An age of shortages in IT talent is coming. Are you ready?

By 2030, the IT industry will be short of 789,000 talents.

This figure was released by the Ministry of Economy, Trade and Industry in 2016. In response to the growing IT demand in Japan, and due to population decline and other factors, it is said that 10 years from now there will be a shortage of 789,000 IT engineers. For companies that are looking into DX (digital transformation) and labor cost efficiency, such scarcity of IT resources would certainly be a critical situation.
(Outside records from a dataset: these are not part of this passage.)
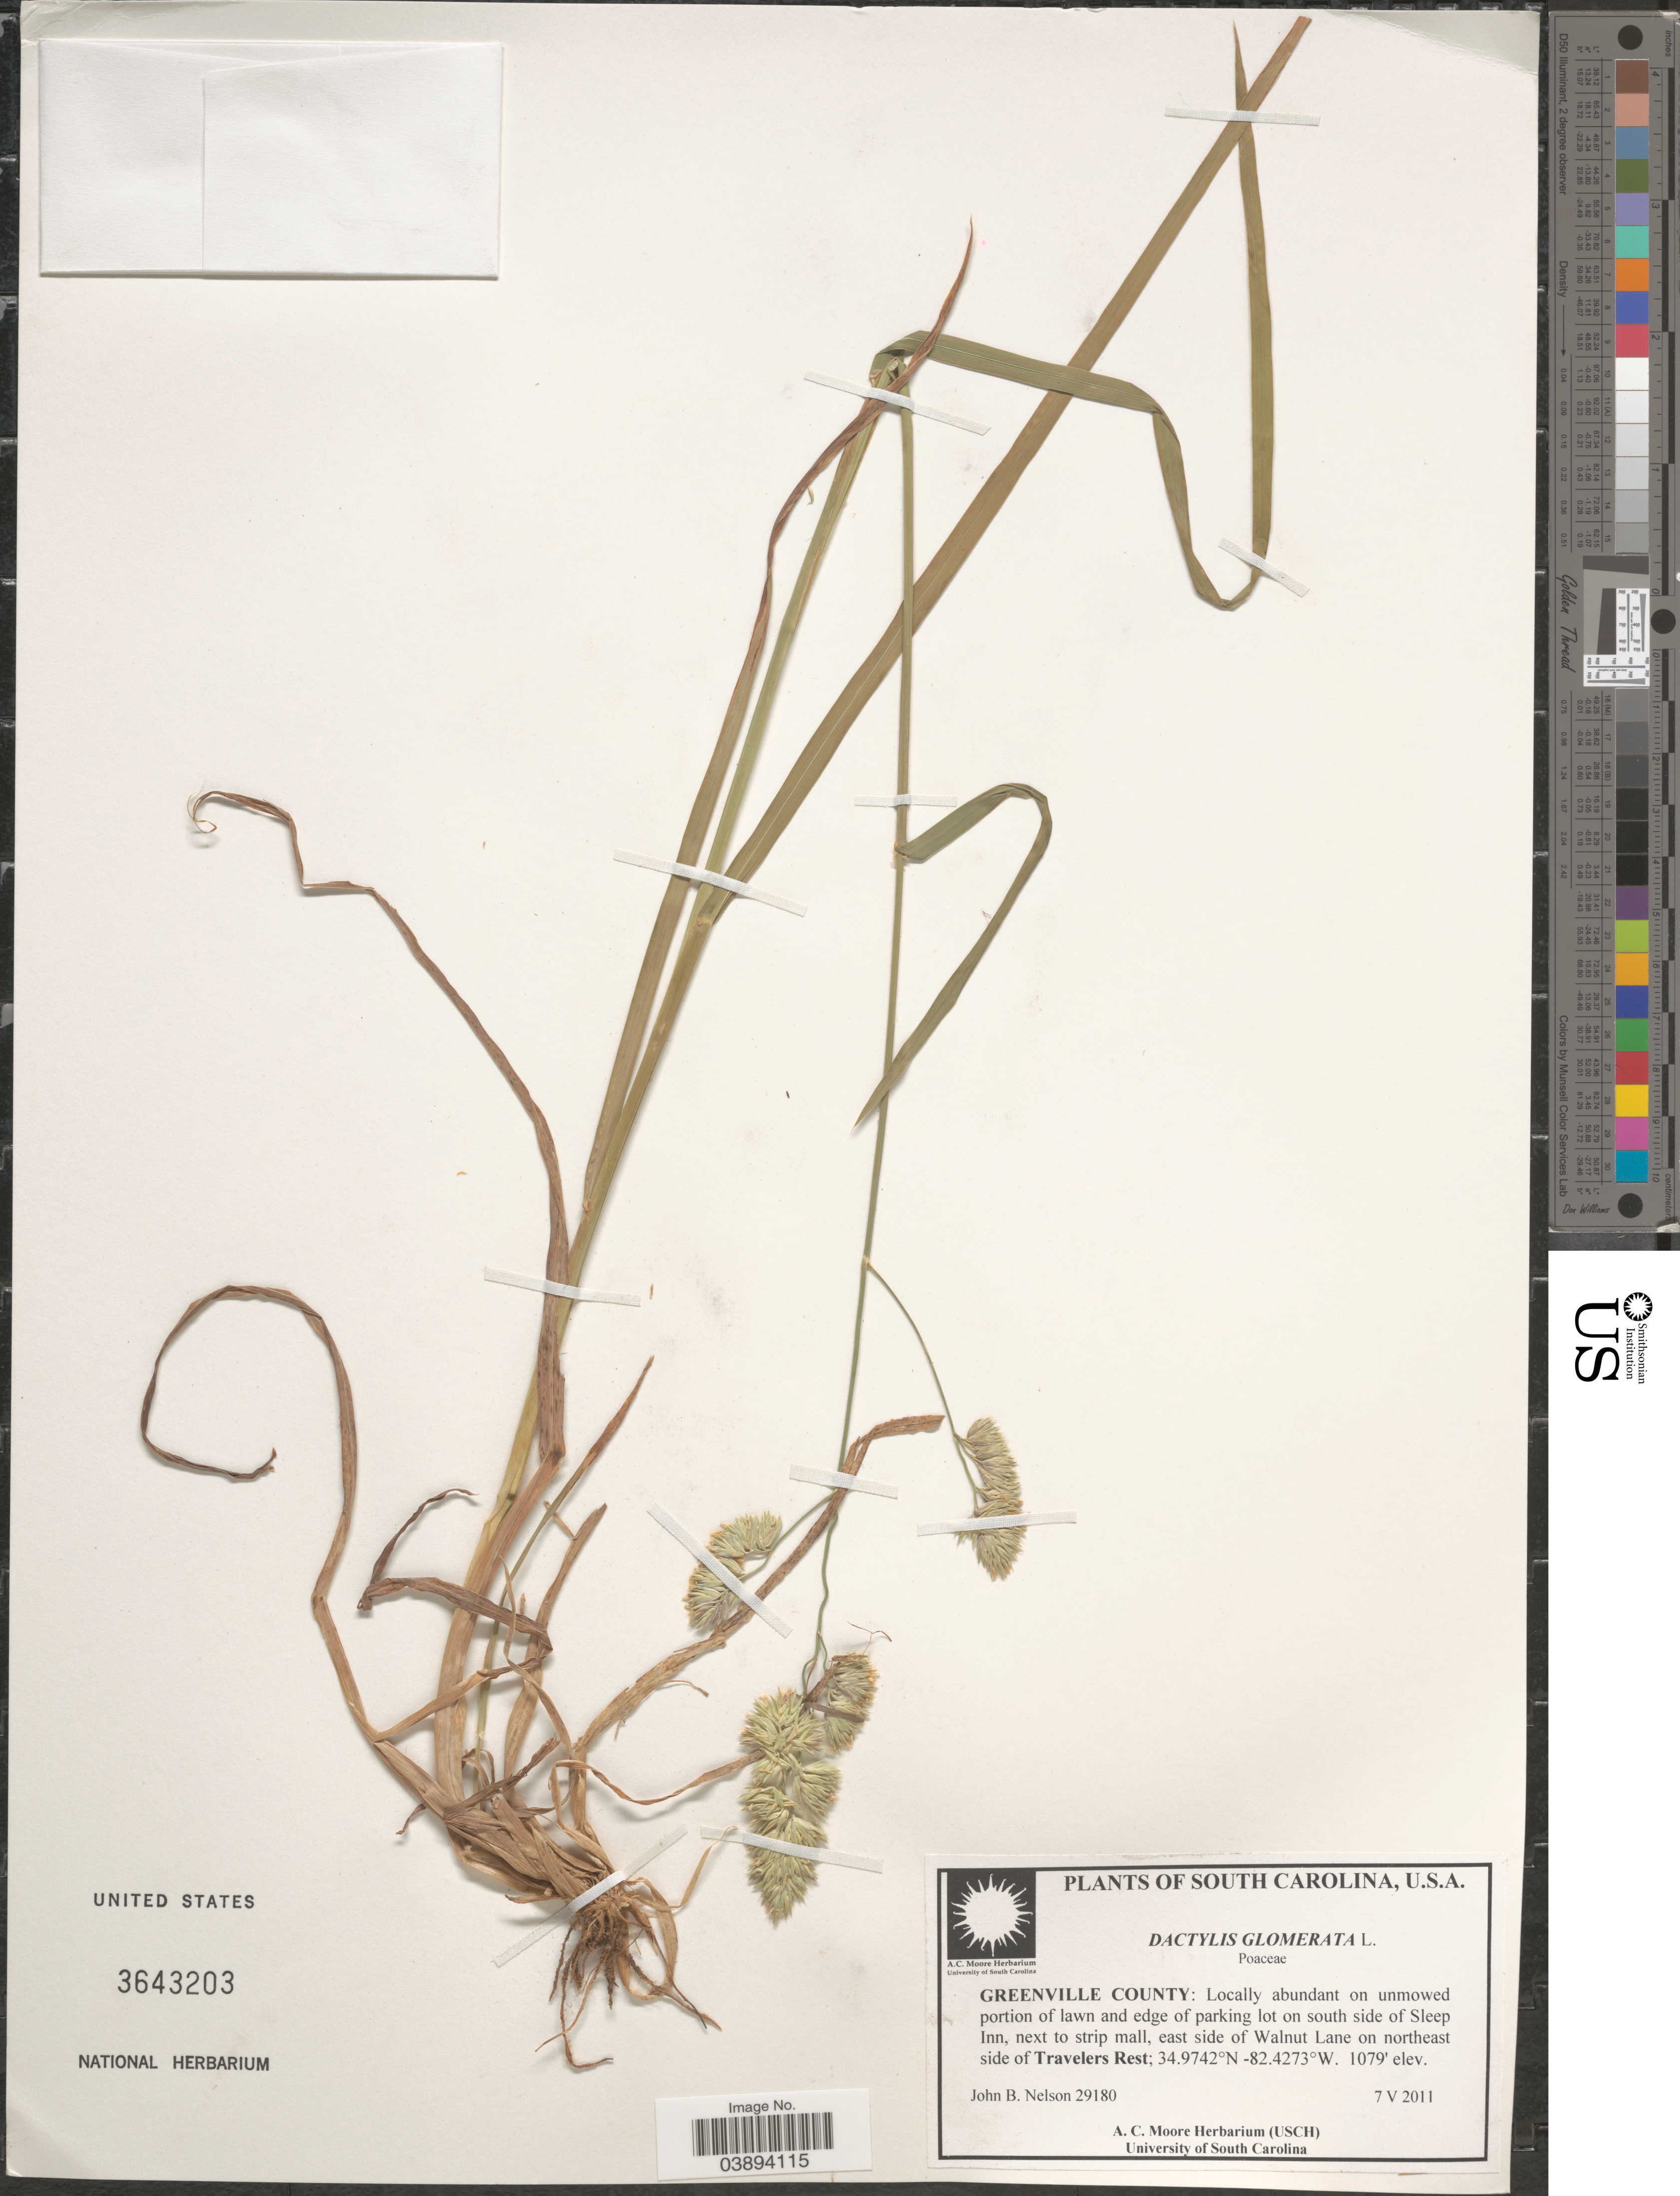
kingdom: Plantae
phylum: Tracheophyta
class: Liliopsida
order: Poales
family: Poaceae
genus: Dactylis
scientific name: Dactylis glomerata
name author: L.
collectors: J. B. Nelson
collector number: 29180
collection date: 2011-05-07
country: United States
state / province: South Carolina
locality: Greenville County: On unmowed portion of lawn and edge of parking lot on south side of Sleep Inn, next to strip mall, east side of Walnut Lane on northeast side of Travelers Rest.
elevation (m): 329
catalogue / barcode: US 3643203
By then, hiring IT engineers in-house and retaining them would become extremely difficult. To begin with, because of the shortage hiring one would be difficult, and even if you’d find one the asking salary will be high due to competition. The cost of hiring would be expensive as well. Naturally if companies don’t raise engineers’ pay they would switch jobs immediately, and if there is no regular 1 on 1 career planning, they would be demotivated and end up leaving. I’ve also heard that IT recruitment is becoming one of the most troublesome endeavors lately.

Towards that age of shortage, these difficulties are expected to further accelerate, and so I think that it is necessary to promptly work on a system wherein required number of engineers can be secured as needed or development can be outsourced to development partners.

Also in recent times, there is an emerging consensus that in the past, the software itself was valuable, but now that software is changing according to the times, what is now more valuable are the data and transactions acquired from software. We are moving into an era where it doesn’t matter who creates the data, as long as that data can be secured. Especially since the covid-19 pandemic, there are many companies whose own employees even were less likely to come to the office, and so whether work is done in-house or outsourced, domestically or overseas, it doesn’t pose a problem at all. IT development is making such a big shift.

If we have a system in place where we could build relationships with a domestic or overseas development from an early stage, and we could secure engineers domestic or abroad in a scalable manner, then companies are enabled to assign to key in-house engineers tasks that are in line with their individual competencies and personal hobbies, or have them focus on the company’s core technologies. In doing so, these engineers are motivated, and employee turnover is reduced.

In addition, because in-house engineers are dedicated to certain technologies, development using either commoditized (or proprietary) technologies or non-core technologies, are outsourced to external vendors. Previously we had to refuse these due to lack of developers, but now we are able to accept these job orders. We believe that we have a strong and resilient organization that is flexible enough to respond to urgent issues and schedule changes.

Shifting to such a structure definitely can not be achieved overnight, and would take at least a year, but I think IT companies that are ahead in terms of preparation will have more growth potential in the future.